> [WHAT IS ASKED] Please reproduce every line of the items below word for word, keeping the same order and changing nothing.

Dataset records
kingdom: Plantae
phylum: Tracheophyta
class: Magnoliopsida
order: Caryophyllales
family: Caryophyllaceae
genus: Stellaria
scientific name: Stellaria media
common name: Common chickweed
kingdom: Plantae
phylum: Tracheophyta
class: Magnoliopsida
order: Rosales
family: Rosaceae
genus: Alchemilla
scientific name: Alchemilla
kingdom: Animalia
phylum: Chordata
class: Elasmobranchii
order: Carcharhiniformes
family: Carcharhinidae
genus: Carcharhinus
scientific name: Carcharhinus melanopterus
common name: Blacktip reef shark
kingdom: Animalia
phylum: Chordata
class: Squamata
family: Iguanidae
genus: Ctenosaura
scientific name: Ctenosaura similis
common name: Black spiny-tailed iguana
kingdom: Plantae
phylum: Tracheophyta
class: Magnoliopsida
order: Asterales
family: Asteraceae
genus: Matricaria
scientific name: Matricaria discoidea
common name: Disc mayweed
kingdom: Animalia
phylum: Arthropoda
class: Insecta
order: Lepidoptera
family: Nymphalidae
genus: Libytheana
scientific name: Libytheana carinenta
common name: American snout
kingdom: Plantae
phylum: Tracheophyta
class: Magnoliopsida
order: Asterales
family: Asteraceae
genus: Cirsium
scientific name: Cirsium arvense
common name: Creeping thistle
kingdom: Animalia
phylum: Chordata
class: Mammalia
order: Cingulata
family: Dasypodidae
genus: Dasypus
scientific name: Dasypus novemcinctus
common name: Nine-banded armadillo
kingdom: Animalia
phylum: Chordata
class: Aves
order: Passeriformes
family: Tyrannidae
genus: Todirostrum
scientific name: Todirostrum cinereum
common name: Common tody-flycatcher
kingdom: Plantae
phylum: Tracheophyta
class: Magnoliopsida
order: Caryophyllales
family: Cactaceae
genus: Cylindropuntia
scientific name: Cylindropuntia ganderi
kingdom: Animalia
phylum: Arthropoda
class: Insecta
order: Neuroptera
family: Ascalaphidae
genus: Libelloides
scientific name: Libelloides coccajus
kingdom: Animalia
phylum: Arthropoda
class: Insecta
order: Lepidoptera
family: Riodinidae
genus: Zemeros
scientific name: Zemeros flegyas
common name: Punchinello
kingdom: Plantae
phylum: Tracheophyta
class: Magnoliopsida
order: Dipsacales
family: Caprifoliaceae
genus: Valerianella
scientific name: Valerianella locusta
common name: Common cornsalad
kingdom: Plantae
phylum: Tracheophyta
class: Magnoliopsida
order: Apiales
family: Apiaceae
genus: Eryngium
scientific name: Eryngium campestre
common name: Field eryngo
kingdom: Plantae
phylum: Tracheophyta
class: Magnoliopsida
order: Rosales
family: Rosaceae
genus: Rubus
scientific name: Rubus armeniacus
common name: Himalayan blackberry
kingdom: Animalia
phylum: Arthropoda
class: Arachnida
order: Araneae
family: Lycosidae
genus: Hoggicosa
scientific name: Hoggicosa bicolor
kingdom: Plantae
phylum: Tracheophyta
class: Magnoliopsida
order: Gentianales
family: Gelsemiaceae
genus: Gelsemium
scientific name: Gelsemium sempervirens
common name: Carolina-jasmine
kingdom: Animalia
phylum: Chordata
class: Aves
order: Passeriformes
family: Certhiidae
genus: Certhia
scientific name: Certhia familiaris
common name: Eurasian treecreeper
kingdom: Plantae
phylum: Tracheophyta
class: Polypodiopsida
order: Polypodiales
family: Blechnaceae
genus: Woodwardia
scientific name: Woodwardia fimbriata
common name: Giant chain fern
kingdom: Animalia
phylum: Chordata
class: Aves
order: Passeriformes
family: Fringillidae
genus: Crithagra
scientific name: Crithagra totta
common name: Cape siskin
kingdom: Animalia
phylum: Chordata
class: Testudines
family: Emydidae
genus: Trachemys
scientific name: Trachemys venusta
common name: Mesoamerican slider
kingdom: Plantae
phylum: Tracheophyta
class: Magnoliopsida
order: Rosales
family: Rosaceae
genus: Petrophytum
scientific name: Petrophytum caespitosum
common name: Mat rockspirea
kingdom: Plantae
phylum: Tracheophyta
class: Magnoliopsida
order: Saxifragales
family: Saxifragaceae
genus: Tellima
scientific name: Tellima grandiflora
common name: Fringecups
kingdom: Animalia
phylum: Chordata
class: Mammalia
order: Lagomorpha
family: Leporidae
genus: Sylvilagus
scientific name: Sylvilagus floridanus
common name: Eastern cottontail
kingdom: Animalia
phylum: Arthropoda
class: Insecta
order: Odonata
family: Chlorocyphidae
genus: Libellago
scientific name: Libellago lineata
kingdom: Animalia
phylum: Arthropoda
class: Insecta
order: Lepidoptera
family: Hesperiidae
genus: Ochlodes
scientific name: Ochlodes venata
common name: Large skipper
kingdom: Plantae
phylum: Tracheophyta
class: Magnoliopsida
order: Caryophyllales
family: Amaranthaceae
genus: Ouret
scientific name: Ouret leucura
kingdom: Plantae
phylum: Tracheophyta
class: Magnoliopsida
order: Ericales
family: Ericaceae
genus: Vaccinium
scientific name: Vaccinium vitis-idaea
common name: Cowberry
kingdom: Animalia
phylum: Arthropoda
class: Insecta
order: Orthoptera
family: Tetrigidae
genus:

> [THE RESPONSE]
kingdom: Plantae
phylum: Tracheophyta
class: Magnoliopsida
order: Caryophyllales
family: Caryophyllaceae
genus: Stellaria
scientific name: Stellaria media
common name: Common chickweed
kingdom: Plantae
phylum: Tracheophyta
class: Magnoliopsida
order: Rosales
family: Rosaceae
genus: Alchemilla
scientific name: Alchemilla
kingdom: Animalia
phylum: Chordata
class: Elasmobranchii
order: Carcharhiniformes
family: Carcharhinidae
genus: Carcharhinus
scientific name: Carcharhinus melanopterus
common name: Blacktip reef shark
kingdom: Animalia
phylum: Chordata
class: Squamata
family: Iguanidae
genus: Ctenosaura
scientific name: Ctenosaura similis
common name: Black spiny-tailed iguana
kingdom: Plantae
phylum: Tracheophyta
class: Magnoliopsida
order: Asterales
family: Asteraceae
genus: Matricaria
scientific name: Matricaria discoidea
common name: Disc mayweed
kingdom: Animalia
phylum: Arthropoda
class: Insecta
order: Lepidoptera
family: Nymphalidae
genus: Libytheana
scientific name: Libytheana carinenta
common name: American snout
kingdom: Plantae
phylum: Tracheophyta
class: Magnoliopsida
order: Asterales
family: Asteraceae
genus: Cirsium
scientific name: Cirsium arvense
common name: Creeping thistle
kingdom: Animalia
phylum: Chordata
class: Mammalia
order: Cingulata
family: Dasypodidae
genus: Dasypus
scientific name: Dasypus novemcinctus
common name: Nine-banded armadillo
kingdom: Animalia
phylum: Chordata
class: Aves
order: Passeriformes
family: Tyrannidae
genus: Todirostrum
scientific name: Todirostrum cinereum
common name: Common tody-flycatcher
kingdom: Plantae
phylum: Tracheophyta
class: Magnoliopsida
order: Caryophyllales
family: Cactaceae
genus: Cylindropuntia
scientific name: Cylindropuntia ganderi
kingdom: Animalia
phylum: Arthropoda
class: Insecta
order: Neuroptera
family: Ascalaphidae
genus: Libelloides
scientific name: Libelloides coccajus
kingdom: Animalia
phylum: Arthropoda
class: Insecta
order: Lepidoptera
family: Riodinidae
genus: Zemeros
scientific name: Zemeros flegyas
common name: Punchinello
kingdom: Plantae
phylum: Tracheophyta
class: Magnoliopsida
order: Dipsacales
family: Caprifoliaceae
genus: Valerianella
scientific name: Valerianella locusta
common name: Common cornsalad
kingdom: Plantae
phylum: Tracheophyta
class: Magnoliopsida
order: Apiales
family: Apiaceae
genus: Eryngium
scientific name: Eryngium campestre
common name: Field eryngo
kingdom: Plantae
phylum: Tracheophyta
class: Magnoliopsida
order: Rosales
family: Rosaceae
genus: Rubus
scientific name: Rubus armeniacus
common name: Himalayan blackberry
kingdom: Animalia
phylum: Arthropoda
class: Arachnida
order: Araneae
family: Lycosidae
genus: Hoggicosa
scientific name: Hoggicosa bicolor
kingdom: Plantae
phylum: Tracheophyta
class: Magnoliopsida
order: Gentianales
family: Gelsemiaceae
genus: Gelsemium
scientific name: Gelsemium sempervirens
common name: Carolina-jasmine
kingdom: Animalia
phylum: Chordata
class: Aves
order: Passeriformes
family: Certhiidae
genus: Certhia
scientific name: Certhia familiaris
common name: Eurasian treecreeper
kingdom: Plantae
phylum: Tracheophyta
class: Polypodiopsida
order: Polypodiales
family: Blechnaceae
genus: Woodwardia
scientific name: Woodwardia fimbriata
common name: Giant chain fern
kingdom: Animalia
phylum: Chordata
class: Aves
order: Passeriformes
family: Fringillidae
genus: Crithagra
scientific name: Crithagra totta
common name: Cape siskin
kingdom: Animalia
phylum: Chordata
class: Testudines
family: Emydidae
genus: Trachemys
scientific name: Trachemys venusta
common name: Mesoamerican slider
kingdom: Plantae
phylum: Tracheophyta
class: Magnoliopsida
order: Rosales
family: Rosaceae
genus: Petrophytum
scientific name: Petrophytum caespitosum
common name: Mat rockspirea
kingdom: Plantae
phylum: Tracheophyta
class: Magnoliopsida
order: Saxifragales
family: Saxifragaceae
genus: Tellima
scientific name: Tellima grandiflora
common name: Fringecups
kingdom: Animalia
phylum: Chordata
class: Mammalia
order: Lagomorpha
family: Leporidae
genus: Sylvilagus
scientific name: Sylvilagus floridanus
common name: Eastern cottontail
kingdom: Animalia
phylum: Arthropoda
class: Insecta
order: Odonata
family: Chlorocyphidae
genus: Libellago
scientific name: Libellago lineata
kingdom: Animalia
phylum: Arthropoda
class: Insecta
order: Lepidoptera
family: Hesperiidae
genus: Ochlodes
scientific name: Ochlodes venata
common name: Large skipper
kingdom: Plantae
phylum: Tracheophyta
class: Magnoliopsida
order: Caryophyllales
family: Amaranthaceae
genus: Ouret
scientific name: Ouret leucura
kingdom: Plantae
phylum: Tracheophyta
class: Magnoliopsida
order: Ericales
family: Ericaceae
genus: Vaccinium
scientific name: Vaccinium vitis-idaea
common name: Cowberry
kingdom: Animalia
phylum: Arthropoda
class: Insecta
order: Orthoptera
family: Tetrigidae
genus:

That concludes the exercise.